I was also looking at the possibility of taking Parkinson's medication (Dopamine agonists). My case is a little similar, I have bad posture even though I'm in shape, which is probably associated with my depression, but when I try to correct my posture my extremities start shaking as if they're going against it. I also slur my speech when I'm depressed. Bromocriptine looks hopeful
 
Before you add another drug to the mix, check to see if the tremor goes away now that you've discontinued Cymbalta. I had crazy tremor and muscle spasms (and night sweats) on that drug. I found it rather unpleasant. Let your body equilibrate and maybe you won't need to swallow a spider to catch the fly.
 
The Rules said:
4a. Medical/psychiatric questions: in particular, we are not here to advise you on what drugs you should take to treat a disorder you have diagnosed in yourself--that's your physician's job. However, discussion of the mechanisms involved in psychiatric medications is encouraged.

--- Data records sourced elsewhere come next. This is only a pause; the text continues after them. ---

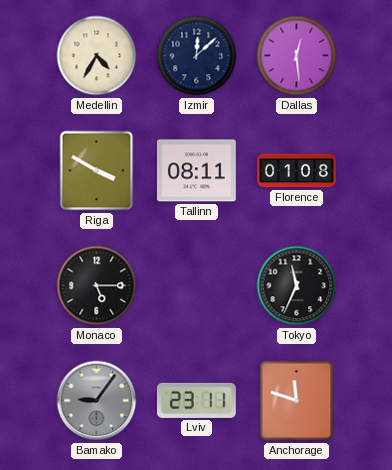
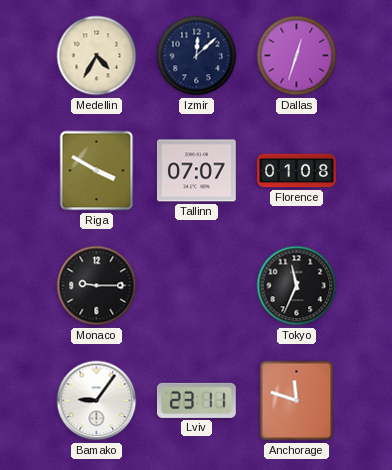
Dallas: 12:29 -> 12:33
Tallinn: 08:11 -> 07:07
Monaco: 5:15 -> 9:15
Bamako dial: grey -> white
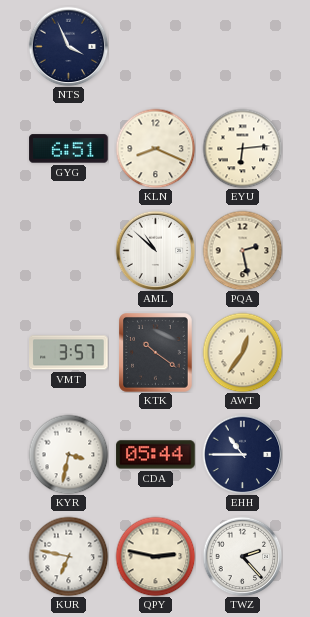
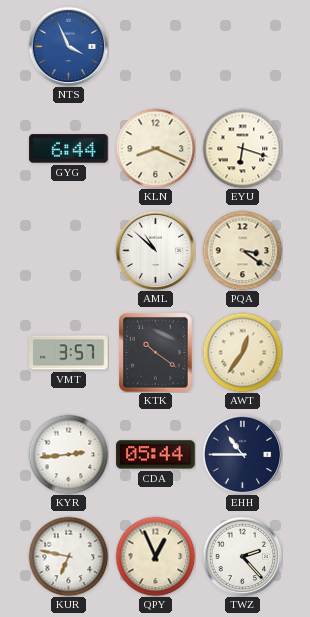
NTS dial: navy -> blue
GYG: 6:51 -> 6:44
EYU: 6:14 -> 6:18
PQA: 2:28 -> 3:21
KYR: 3:32 -> 2:44
QPY: 2:47 -> 12:56
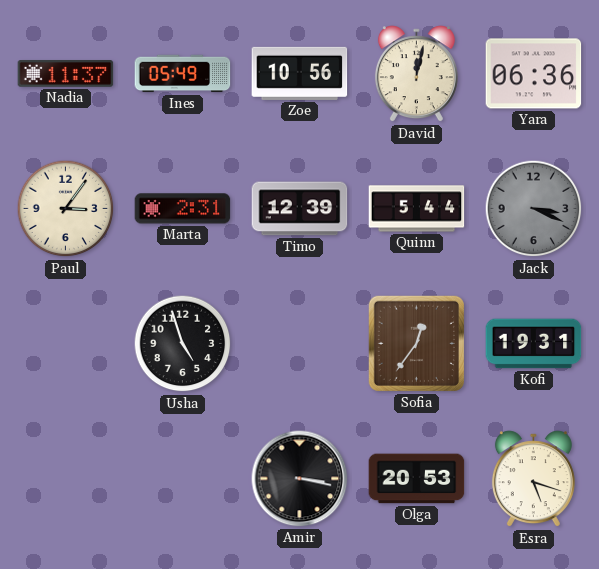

This thread started off OK, I could tell you were at least trying to put some theory behind your post and not just asking for treatment advice, but now we're straying into the "advise you on what drugs you should take to treat a disorder you have diagnosed in yourself" territory. More science, less what should I take, and this thread can stay open.
 
Depression and psychiatric disorders are very complicated, we don't even understand the full mechanisms behind. You can't just simplify all your various states of mind to dopamine activation/inhibition.

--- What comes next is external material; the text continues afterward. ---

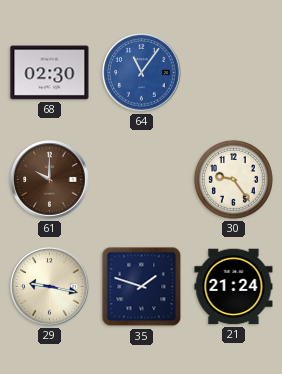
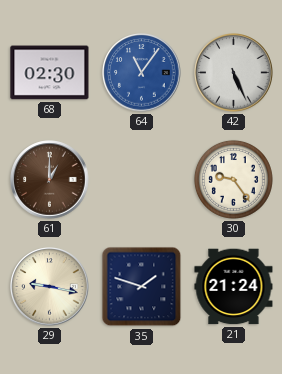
42: none -> 5:26
61: 10:00 -> 1:00
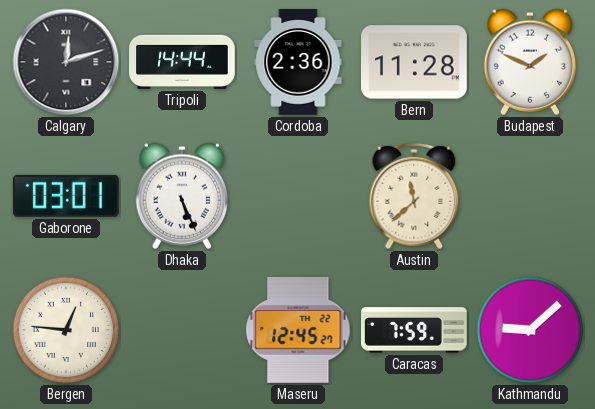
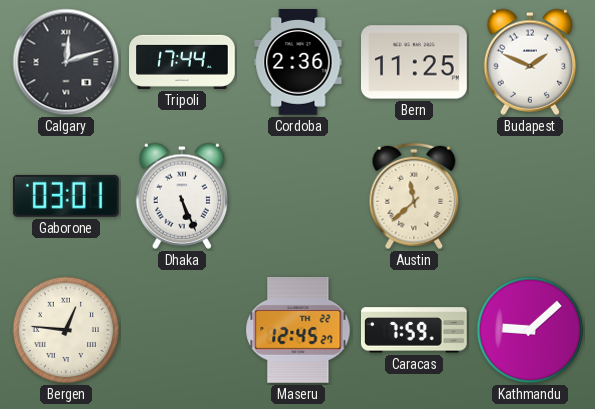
Tripoli: 14:44 -> 17:44
Bern: 11:28 -> 11:25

I'd advise getting off all the drugs for a while and going through CBT if you haven't already, then re-evaluating what your symptoms and treatment options are.
 
I'd be extremely cautious with using ketamine for depression at the moment.Keep in mind that these experimental studies are exactly that; experimental. My dad, who's a psychiatrist, recently had a psychotic patient come in and discovered that this patient had been treated off label with ketamine for depression. She was also withdrawing off of 5 benzos and speed though... but still. Be careful. Have you tried bupropion? Its worked well for my anhedonia.
 
I'd be extremely cautious with using ketamine for depression at the moment.Keep in mind that these experimental studies are exactly that; experimental. My dad, who's a psychiatrist, recently had a psychotic patient come in and discovered that this patient had been treated off label with ketamine for depression. She was also withdrawing off of 5 benzos and speed though... but still. Be careful. Have you tried bupropion? Its worked well for my anhedonia.

Bupropion hasn't done much for me. I'm thinking about bringing dopamine agonists up to my psychiatrist (Parkinson's medications). They seem like they have potential and have already had success in treating depression.